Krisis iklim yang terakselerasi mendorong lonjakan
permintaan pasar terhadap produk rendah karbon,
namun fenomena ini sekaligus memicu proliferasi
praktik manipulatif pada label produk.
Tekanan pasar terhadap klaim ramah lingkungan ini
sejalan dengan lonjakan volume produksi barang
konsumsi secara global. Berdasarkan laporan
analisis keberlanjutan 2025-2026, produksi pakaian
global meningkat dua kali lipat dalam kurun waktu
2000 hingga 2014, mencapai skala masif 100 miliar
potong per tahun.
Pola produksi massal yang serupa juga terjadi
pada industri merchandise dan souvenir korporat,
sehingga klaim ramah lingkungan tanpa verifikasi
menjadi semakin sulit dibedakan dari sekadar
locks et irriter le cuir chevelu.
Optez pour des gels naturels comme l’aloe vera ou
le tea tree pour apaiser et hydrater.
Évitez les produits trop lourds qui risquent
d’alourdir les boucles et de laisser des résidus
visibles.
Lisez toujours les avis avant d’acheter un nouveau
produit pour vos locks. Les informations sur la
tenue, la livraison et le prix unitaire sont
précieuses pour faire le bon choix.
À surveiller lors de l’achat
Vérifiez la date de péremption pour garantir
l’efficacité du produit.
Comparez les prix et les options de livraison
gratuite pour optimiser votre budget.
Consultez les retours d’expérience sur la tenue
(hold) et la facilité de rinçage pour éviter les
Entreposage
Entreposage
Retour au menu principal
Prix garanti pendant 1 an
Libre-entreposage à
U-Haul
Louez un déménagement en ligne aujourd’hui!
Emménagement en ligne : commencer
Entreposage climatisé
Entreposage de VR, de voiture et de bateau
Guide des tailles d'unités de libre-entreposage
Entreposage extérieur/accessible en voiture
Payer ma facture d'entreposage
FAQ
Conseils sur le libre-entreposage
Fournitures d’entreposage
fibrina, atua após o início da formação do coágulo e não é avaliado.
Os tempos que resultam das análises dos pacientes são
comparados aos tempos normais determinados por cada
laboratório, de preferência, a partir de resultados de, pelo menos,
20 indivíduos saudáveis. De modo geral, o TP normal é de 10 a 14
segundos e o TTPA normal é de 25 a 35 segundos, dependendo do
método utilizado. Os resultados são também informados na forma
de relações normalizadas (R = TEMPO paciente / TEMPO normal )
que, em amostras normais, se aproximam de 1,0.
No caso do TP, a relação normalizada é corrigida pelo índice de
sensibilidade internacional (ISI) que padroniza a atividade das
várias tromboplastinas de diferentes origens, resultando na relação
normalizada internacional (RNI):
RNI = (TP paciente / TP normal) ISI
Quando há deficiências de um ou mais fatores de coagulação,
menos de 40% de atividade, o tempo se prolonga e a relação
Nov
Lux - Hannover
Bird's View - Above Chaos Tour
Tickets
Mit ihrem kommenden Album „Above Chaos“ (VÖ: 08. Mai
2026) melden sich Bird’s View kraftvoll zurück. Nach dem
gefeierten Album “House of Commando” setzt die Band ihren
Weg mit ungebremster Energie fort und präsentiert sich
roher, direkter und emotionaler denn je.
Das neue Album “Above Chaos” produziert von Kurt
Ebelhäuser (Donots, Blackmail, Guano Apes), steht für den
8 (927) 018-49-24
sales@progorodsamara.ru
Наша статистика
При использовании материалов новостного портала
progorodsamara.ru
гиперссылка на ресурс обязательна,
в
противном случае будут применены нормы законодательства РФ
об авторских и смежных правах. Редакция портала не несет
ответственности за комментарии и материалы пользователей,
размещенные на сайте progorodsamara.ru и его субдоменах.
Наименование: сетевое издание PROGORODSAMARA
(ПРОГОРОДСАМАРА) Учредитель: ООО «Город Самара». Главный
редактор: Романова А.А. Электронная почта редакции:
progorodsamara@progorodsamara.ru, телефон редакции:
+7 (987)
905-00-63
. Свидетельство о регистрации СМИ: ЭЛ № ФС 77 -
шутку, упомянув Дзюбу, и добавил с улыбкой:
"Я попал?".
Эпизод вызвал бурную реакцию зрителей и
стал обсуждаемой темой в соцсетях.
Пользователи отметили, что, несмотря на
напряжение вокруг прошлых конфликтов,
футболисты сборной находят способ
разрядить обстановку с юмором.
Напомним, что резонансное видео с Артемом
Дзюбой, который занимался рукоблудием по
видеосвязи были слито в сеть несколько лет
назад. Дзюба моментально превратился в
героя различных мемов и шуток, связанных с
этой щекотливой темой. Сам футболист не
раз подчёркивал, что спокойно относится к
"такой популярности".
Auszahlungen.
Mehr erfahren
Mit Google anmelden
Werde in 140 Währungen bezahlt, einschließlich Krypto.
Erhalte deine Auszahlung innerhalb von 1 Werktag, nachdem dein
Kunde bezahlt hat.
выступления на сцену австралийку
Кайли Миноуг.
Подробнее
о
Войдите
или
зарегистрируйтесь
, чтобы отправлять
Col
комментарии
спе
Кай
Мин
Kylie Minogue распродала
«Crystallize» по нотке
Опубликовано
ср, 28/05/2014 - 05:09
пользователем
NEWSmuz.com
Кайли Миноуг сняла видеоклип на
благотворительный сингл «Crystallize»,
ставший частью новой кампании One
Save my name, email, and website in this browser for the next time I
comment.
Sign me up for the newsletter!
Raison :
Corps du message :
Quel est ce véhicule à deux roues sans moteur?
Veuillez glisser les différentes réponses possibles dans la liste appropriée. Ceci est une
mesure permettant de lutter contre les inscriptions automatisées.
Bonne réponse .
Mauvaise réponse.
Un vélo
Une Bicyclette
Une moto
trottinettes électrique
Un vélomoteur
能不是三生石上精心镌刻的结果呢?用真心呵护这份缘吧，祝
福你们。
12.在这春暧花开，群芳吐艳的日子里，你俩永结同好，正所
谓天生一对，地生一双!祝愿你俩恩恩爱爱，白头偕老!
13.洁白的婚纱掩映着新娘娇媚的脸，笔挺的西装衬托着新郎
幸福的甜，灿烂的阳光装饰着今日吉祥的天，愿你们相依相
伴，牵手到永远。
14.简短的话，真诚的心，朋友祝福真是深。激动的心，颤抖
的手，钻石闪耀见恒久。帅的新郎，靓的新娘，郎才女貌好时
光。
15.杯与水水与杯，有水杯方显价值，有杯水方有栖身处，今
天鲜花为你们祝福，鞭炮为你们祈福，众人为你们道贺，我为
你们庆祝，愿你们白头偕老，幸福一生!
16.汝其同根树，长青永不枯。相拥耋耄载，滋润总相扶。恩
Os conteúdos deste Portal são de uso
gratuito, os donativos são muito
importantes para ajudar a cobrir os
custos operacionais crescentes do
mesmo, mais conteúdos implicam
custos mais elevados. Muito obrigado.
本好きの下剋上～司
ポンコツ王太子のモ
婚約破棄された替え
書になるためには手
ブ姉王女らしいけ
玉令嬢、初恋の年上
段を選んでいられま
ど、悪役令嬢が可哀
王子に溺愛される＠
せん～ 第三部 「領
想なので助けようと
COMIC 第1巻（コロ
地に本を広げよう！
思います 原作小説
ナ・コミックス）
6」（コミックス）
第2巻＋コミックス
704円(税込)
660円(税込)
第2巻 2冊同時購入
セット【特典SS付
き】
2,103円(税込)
------------------------------------------------------------
Find the word "lingkungan" in the entries. Copy each line that holds it.

[Task response]:
Tekanan pasar terhadap klaim ramah lingkungan ini
sehingga klaim ramah lingkungan tanpa verifikasi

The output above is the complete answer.